Die Deutschen sind wenige Minuten vor dem Match deutlich lauter als die Spanien-Fans. Auf die spanische Nationalhymne folgt lauter Jubel. Doch der Kampfruf der Deutschen ist doppelt so laut.
Der Spielverlauf entspricht in den ersten 10 Minuten dem Jubel der Deutschen. Die spanische Verteidigung kommt mit dem deutschen Sturm nicht zurecht.
«Qué pasó!», ruft Patricia auf Spanisch. Und gleich noch auf Zürichdeutsch «Was ist passiert? Was macht ihr?»
Im dichtgedrängten Stehbereich vor dem Grossbildschirm hüpfen die Fans. Jeden Freistoss und jeden Corner begleitet ein ansteigendes Oooooh mit gestreckten und winkenden Armen. Wie das die Fans bei Konzerten in der Schweiz so einzigartig machen, wenn sie eine Zugabe wollen.
Die Deutschen sind verzückt. Manuel Wild (25): «Die spielen viel besser als gegen die Türken.»
Doch dann dreht der Match: Ein Kopfball von Torres landet am Pfosten von Goalie Lehmann.

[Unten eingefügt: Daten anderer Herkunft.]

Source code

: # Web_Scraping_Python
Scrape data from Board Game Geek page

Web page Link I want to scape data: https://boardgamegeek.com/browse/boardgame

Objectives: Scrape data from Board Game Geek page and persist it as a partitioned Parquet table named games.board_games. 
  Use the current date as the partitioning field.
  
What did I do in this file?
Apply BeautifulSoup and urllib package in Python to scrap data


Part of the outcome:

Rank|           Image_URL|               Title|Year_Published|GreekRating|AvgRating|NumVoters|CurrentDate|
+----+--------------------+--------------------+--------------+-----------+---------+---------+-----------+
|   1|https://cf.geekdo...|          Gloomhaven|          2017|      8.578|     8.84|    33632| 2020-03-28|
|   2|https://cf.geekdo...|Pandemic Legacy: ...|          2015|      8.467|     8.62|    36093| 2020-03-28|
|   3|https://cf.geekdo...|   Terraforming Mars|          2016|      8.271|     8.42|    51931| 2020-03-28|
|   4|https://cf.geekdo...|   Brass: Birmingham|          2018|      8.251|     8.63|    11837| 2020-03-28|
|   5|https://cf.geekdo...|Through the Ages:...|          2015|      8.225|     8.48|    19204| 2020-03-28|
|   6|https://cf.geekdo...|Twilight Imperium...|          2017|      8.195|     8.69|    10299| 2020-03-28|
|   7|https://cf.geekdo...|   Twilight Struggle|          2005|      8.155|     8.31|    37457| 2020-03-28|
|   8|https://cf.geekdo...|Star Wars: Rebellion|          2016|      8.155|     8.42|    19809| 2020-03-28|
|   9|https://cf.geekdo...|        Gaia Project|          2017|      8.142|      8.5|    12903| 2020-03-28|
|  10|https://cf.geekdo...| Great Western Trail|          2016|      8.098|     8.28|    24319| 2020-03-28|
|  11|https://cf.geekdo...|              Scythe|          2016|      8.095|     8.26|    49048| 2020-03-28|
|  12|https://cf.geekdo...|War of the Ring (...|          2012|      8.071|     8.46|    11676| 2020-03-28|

Um 21.18 Uhr explodiert die Fanzone: Mit einem Schmetterantritt lässt Torres die deutschen Abwehrhünen aussehen wie Fahnenstangen und trifft ins Netz. Gelb-Rot dominiert plötzlich in der Arena. «Viva España.»
Fan Thorsten hat für das Spiel nur einen Kommentar: «Schlecht.» In Halbzeit zwei ist nicht mehr viel von «Deutschland, Deutschland» zu hören. «España» dominiert in der Zürcher Fanzone. Dann kommt plötzlich Klose zum Schuss. Ein Aufschrei. Nein! Er trifft den Ball nicht richtig. Dennoch werden wieder deutsche Fahnen geschwenkt.
Aber die Deutschen kommen kaum mehr über die Mittellinie. Lange Gesichter bei Rot-Gelb-Schwarz. Rot-Gelb tanzt dafür ausgelassen Flamenco. Bis weit nach dem Schlusspfiff.